→ **DO THIS**
Continue the forum thread about bad checksums on a cgd partition over RAID5, picking up right after its last line.

→ **TEXT EXCERPT**
ACPI is enabled. This is an Athlon 64 X2 3600+ EE on an ASRock ALiveSATA2-GLAN
and an MDT 512M stick of DDR2-800 RAM. The box has 5 drives in a RAID5 using
raid(4) and a cgd(4) on top of that.

The issue manifests as follows:

1) Repeatedly hashing a large file residing on the crypted partition
occasionally yields a bad checksum. The problem can be reproduced by
repeatedly checking a large .rar file or .flac file as well.
The file is large enough not to fit in RAM and disks are active 100% of
the time.
Sometimes the wrong hash occurs at the 5th run, sometimes 20 runs are
needed. Sometimes two bad runs occur in succession.
2) same as 1) but the file fits into RAM so that subsequent hashes don't
hit the disk: the problem does _not_ occur. Tested with over 2000 runs of
md5 <file>.
3) same as 1) but the file resides on a non-cgd partition on a RAID1 using
raid(4): the problem also does _not_ occur. I aborted the hashing after
100 runs where the problem would have shown up with certainty in 1).
4) memtest86+ runs without errors.
5) mprime[1] runs without errors.
6) build.sh release not involving the cgd partition runs without errors.

Since I noticed sys/arch/x86/x86/errata.c on HEAD, at first I thought the
CPU might be affected by it. So I tried booting a -current GENERIC.MPACPI
kernel using boot -d. This did not give anything in dmesg.

SMP vs. UP kernel makes no difference.
Setting machdep.powernow.frequency.target to 1000 or 2000 makes no difference.

Judging from 2) to 6) I can exclude heating issues or something related
to concurrent hash calculations and disk access. envstat reports CPU below
40°C at all times.

Please help, I'm at a loss.

Best regards,

ND


[1] http://www.mersenne.org/freesoft.htm
Roland Dowdeswell
2007-01-16 06:10:21 UTC
Permalink
On 1168927089 seconds since the Beginning of the UNIX epoch
Post by Nino Dehne
Hi there,
ACPI is enabled. This is an Athlon 64 X2 3600+ EE on an ASRock ALiveSATA2-GLAN
and an MDT 512M stick of DDR2-800 RAM. The box has 5 drives in a RAID5 using
raid(4) and a cgd(4) on top of that.
This is the correct layering.
Post by Nino Dehne
1) Repeatedly hashing a large file residing on the crypted partition
occasionally yields a bad checksum. The problem can be reproduced by
repeatedly checking a large .rar file or .flac file as well.

→ **EXTRACTED ENTRIES**
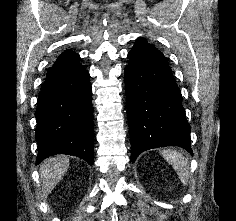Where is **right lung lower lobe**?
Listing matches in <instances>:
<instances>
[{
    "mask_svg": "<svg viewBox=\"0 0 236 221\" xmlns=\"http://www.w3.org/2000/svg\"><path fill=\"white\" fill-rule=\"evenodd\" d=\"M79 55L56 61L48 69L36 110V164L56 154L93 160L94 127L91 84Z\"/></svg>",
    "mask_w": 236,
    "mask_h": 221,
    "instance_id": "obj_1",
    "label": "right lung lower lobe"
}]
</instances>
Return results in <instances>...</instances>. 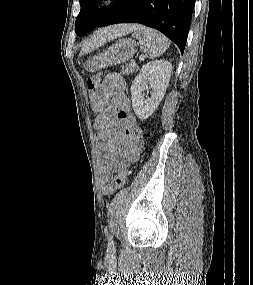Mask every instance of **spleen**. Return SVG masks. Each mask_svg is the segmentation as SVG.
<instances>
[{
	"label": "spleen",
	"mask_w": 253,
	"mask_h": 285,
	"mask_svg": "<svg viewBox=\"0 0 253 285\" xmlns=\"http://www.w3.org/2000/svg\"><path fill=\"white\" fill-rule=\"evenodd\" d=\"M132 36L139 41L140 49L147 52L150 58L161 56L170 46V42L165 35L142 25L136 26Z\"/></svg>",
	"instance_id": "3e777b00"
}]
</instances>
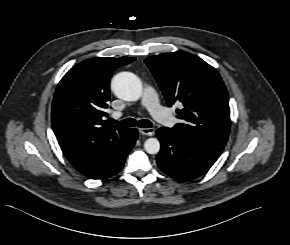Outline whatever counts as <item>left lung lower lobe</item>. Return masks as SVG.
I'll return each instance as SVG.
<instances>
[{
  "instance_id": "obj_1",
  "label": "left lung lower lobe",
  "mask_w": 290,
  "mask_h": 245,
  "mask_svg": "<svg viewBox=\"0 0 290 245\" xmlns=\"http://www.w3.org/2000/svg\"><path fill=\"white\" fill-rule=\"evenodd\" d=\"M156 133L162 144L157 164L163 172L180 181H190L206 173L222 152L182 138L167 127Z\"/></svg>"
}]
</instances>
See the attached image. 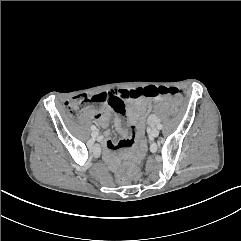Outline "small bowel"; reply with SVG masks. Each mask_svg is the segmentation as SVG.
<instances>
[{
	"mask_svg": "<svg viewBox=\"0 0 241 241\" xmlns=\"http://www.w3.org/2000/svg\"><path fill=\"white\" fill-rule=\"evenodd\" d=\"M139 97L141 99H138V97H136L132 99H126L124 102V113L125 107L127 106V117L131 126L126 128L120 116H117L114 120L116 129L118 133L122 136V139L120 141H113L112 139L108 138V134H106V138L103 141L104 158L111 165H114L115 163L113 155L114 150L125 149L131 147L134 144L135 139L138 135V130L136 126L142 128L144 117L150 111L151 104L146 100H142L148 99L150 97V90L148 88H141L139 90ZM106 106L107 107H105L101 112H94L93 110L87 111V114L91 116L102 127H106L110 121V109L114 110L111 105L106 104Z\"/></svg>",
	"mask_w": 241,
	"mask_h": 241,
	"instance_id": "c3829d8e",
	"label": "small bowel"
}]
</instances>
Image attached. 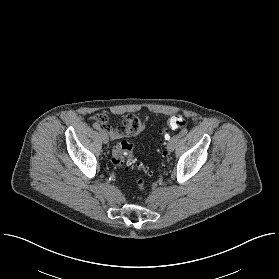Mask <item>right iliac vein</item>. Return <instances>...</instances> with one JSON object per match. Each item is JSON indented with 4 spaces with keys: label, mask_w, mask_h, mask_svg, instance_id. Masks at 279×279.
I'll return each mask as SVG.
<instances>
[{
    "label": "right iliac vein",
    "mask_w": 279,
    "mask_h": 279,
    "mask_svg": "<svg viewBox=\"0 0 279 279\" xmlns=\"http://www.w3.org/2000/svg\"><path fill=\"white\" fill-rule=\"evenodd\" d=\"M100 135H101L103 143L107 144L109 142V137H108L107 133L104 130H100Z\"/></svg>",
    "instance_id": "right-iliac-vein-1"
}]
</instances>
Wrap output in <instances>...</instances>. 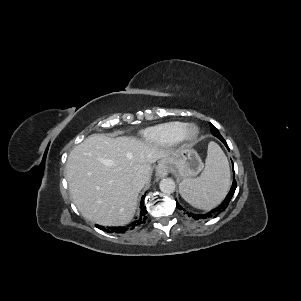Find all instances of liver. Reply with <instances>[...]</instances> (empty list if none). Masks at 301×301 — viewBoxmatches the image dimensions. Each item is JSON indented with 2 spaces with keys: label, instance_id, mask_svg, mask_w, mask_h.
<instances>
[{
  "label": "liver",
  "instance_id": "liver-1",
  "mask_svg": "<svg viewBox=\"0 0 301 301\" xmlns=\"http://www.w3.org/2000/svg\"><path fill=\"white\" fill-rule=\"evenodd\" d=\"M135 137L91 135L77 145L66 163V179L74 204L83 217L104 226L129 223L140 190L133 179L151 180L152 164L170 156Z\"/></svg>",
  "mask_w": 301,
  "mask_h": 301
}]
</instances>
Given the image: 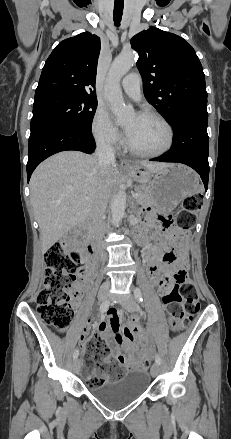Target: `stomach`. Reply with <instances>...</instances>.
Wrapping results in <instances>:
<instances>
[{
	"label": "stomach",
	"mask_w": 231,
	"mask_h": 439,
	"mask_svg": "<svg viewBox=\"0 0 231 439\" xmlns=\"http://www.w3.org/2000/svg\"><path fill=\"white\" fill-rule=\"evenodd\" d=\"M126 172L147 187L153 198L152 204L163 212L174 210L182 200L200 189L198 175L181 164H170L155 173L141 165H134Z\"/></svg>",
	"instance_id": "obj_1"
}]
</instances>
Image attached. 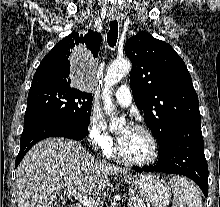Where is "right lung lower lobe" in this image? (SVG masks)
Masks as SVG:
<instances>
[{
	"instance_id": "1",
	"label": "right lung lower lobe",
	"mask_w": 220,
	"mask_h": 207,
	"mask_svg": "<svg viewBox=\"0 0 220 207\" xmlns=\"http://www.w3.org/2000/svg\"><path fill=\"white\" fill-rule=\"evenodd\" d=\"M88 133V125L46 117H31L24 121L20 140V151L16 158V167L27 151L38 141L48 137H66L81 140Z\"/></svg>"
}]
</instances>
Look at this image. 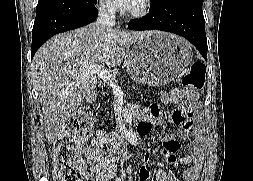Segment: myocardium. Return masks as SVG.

→ **THE REPLY**
The file is large enough not to fit in RAM and disks are active 100% of
the time.
Sometimes the wrong hash occurs at the 5th run, sometimes 20 runs are
needed. Sometimes two bad runs occur in succession.
2) same as 1) but the file fits into RAM so that subsequent hashes don't
hit the disk: the problem does _not_ occur. Tested with over 2000 runs of
md5 <file>.
3) same as 1) but the file resides on a non-cgd partition on a RAID1 using
raid(4): the problem also does _not_ occur. I aborted the hashing after
100 runs where the problem would have shown up with certainty in 1).
4) memtest86+ runs without errors.
5) mprime[1] runs without errors.
6) build.sh release not involving the cgd partition runs without errors.
Okay, so CGD does live under the buffer cache so (2) will not be
causing any encryption to occur.

The only thing that I can think of might be that there are some
kinds of memory errors that occurred a number of years ago under
particular usage patterns, e.g. gcc, which memtest did not catch.
Otherwise, it does seem that CGD might be the obvious culprit---but
that said, there's nothing in the code path, I think, that is not
deterministic.

Can you reproduce this issue on another system or is it just this
one?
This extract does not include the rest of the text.